Na entrevista, Wagner disse que não recebeu dinheiro do Master.
– Nunca recebi de dinheiro de ninguém, muito menos do Master e do Augusto Lima
Ele também negou qualquer irregularidade na aquisição do apartamento:
– Sobre o apartamento, na verdade é um apartamento que está em construção. Eu tinha interesse em dar um apartamento, ajudar minha filha a comprar um apartamento desse. Como o Guga, o Augusto Lima, é um investidor, disse a ele: “pode comprar?
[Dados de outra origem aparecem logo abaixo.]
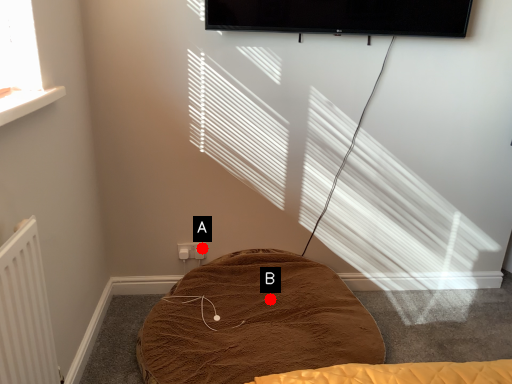
Question: Two points are circled on the image, labeled by A and B beside each circle. Which point is closer to the camera?

Choices:
 (A) A is closer
 (B) B is closer

Answer: (B)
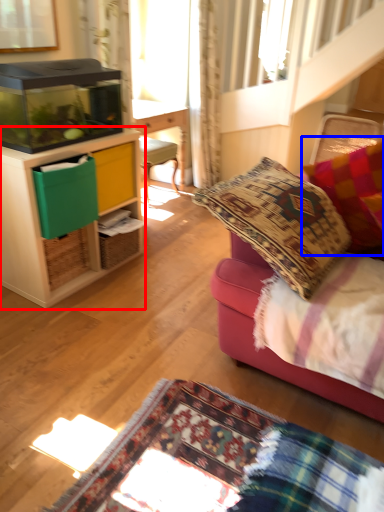
Question: Which object is closer to the camera taking this photo, cabinetry (highlighted by a red box) or pillow (highlighted by a blue box)?

Choices:
 (A) cabinetry
 (B) pillow

Answer: (B)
Depois eu vou recomprar”.
Líder do governo no Senado, Wagner sempre negou ter qualquer relação com as “falcatruas” do Banco Master – como ele mesmo chamou o esquema de fraudes financeiras envolvendo a instituição financeira em fevereiro deste ano.
Em sinais de atuação a favor do Master, a PF citou que o senador do PT também teria feito lobby no governo pela aprovação da compra do Master pelo Bando de Brasília (BRB) e no Senado pela aprovação de outra emenda, conhecida como “emenda Master”, que foi apresentada pelo senador Ciro Nogueira (PI-PP) e propunha aumentar de R$ 250 mil para R$ 1 milhão a cobertura do Fundo Garantidor de Crédito para investimentos em CDBs.
Wagner está na liderança do governo no Senado durante todo o terceiro mandato presidencial de Luiz Inácio Lula da Silva. Nas gestões petistas passadas ele acumulou funções importantes no governo federal, como os ministérios da Casa Civil, Defesa e Relações Institucionais.